Data structures
Source location for common data structures module: https://github.com/apache/ambari/tree/trunk/ambari-metrics/ambari-metrics-common/
POST
Sending metrics to Ambari Metrics Service can be achieved through the following API call.
The Sink implementations responsible for sending metrics to AMS, buffer data for 1 minute before sending. TimelineMetricCache provides a simple cache implementation to achieve this behavior.
Sample sink implementation use by Hadoop daemons: https://github.com/apache/ambari/tree/trunk/ambari-metrics/ambari-metrics-hadoop-sink
POST http://<ambari-metrics-collector>:6188/ws/v1/timeline/metrics
{ "metrics": [ { "metricname": "AMBARI_METRICS.SmokeTest.FakeMetric", "appid": "amssmoketestfake", "hostname": "ambari20-5.c.pramod-thangali.internal", "timestamp": 1432075898000, "starttime": 1432075898000, "metrics": { "1432075898000": 0.963781711428, "1432075899000": 1432075898000 } } ] } |
Connecting (POST) to <ambari-metrics-collector>:6188/ws/v1/timeline/metrics/ Http response: 200 OK
GET
GET http://<ambari-metrics-collector>:6188/ws/v1/timeline/metrics?metricNames=AMBARI_METRICS.SmokeTest.FakeMetric&appId=amssmoketestfake&hostname=<hostname>&precision=seconds&startTime=1432075838000&endTime=1432075959000
Http response: 200 OK
Http data:
{ "metrics": [ { "timestamp": 1432075898089, "metricname": "AMBARI_METRICS.SmokeTest.FakeMetric", "appid": "amssmoketestfake", "hostname": "ambari20-5.c.pramod-thangali.internal", "starttime": 1432075898000, "metrics": { "1432075898000": 0.963781711428, "1432075899000": 1432075898000 } } ] } |
The Metric Record Key data structure is described below:
Property | Type | Comment | Optional |
---|---|---|---|
Metric Name | String | First key part, important consideration while querying from HFile storage | N |
Hostname | String | Second key part | N |
Server time | Long | Timestamp on server when first metric write request was received | N |
Application Id | String | Uniquely identify service | N |
Instance Id | String | Second key part to identify instance/ component | Y |
Start time | Long | Start of the timeseries data |
Precision query parameter
&precision=[ seconds, minutes, hours, days ]
- This flag can override which table gets queried and hence influence the amount of data returned.

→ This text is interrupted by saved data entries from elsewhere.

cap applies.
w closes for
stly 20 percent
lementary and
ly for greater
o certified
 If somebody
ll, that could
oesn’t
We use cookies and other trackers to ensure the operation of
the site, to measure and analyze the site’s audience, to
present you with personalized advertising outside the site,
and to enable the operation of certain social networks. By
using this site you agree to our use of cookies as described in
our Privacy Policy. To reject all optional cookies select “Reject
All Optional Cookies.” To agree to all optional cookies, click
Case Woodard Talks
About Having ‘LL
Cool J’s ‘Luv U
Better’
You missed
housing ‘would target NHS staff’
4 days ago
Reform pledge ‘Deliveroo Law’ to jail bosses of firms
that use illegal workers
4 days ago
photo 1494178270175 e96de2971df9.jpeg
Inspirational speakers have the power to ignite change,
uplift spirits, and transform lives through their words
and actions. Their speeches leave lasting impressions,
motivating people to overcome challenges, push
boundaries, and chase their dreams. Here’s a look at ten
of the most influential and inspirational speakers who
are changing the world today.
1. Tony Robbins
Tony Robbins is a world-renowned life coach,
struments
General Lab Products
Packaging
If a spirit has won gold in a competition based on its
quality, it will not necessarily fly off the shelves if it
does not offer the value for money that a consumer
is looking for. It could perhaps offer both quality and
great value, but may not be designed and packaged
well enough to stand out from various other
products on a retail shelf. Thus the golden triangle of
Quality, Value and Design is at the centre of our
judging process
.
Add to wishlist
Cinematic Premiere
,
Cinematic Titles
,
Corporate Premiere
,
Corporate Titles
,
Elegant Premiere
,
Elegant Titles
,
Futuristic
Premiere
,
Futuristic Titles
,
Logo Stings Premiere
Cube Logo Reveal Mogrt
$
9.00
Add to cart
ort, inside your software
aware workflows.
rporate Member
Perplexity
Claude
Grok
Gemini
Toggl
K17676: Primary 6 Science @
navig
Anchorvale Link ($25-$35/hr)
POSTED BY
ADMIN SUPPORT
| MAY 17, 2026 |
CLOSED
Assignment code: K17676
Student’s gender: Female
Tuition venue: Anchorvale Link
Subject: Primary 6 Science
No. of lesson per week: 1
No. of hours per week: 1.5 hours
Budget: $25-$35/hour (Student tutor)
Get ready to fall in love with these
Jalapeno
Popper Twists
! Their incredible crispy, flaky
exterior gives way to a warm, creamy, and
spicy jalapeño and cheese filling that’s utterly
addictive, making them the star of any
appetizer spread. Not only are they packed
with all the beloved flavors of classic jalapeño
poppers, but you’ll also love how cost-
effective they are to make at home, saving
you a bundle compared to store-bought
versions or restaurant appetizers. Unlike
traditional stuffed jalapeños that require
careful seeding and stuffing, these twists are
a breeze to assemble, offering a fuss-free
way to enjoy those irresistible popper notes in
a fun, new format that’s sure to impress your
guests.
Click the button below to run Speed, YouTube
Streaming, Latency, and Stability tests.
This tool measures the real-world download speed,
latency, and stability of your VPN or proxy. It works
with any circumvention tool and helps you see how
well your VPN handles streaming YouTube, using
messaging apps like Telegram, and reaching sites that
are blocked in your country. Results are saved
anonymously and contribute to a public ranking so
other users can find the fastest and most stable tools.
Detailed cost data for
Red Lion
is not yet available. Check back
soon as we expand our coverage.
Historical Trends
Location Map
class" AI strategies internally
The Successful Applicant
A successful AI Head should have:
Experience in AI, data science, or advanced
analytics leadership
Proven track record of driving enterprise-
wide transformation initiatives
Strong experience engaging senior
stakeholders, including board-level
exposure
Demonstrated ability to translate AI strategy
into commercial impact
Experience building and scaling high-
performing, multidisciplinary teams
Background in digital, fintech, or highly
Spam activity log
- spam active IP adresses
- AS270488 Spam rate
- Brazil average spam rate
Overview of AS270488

All API calls honor a query limit set in the Collector service configs.
Query Time range | Resolution of returned metrics | Comments |
---|---|---|
Last 1 hour | 30-60 sec resolution | Precision data available on demand as well |
Last 10 hours | 30-60 sec resolution | Honor query result limit |
Last 24 hours | 1 min aggregates | min and seconds precision available if requested |
Last week | 1 hour aggregates | |
Last month | 1 hour aggregates | |
Last year | Daily aggregates | If query limit is reached query weekly aggregates |
Aggregation
- The granularity of aggregate data can be controlled by setting wake up interval for each of the aggregator threads.
- Presently we support 2 types of aggregators, HOST and APPLICATION with 3 time dimensions, per minute, per hour and per day.
- The HOST aggregates are just aggregates on precision data across the supported time dimensions.
- The APP aggregates are across appId. Note: We ignore instanceId for APP level aggregates. Same time dimensions apply for APP level aggregates.
- We also support HOST level metrics for APP, meaning you can expect a system metric example: "cpu_user" to be aggregated across datanodes, effectively calculating system metric for hosted apps.
- Each aggregator performs checkpointing by storing last successful time of completion in a file. If the checkpoint is too old, the aggregators will discard checkpoint and aggregate data for the configured interval, meaning data in between (now - interval) time.
- Refer to Phoenix table schema for details of tables and records.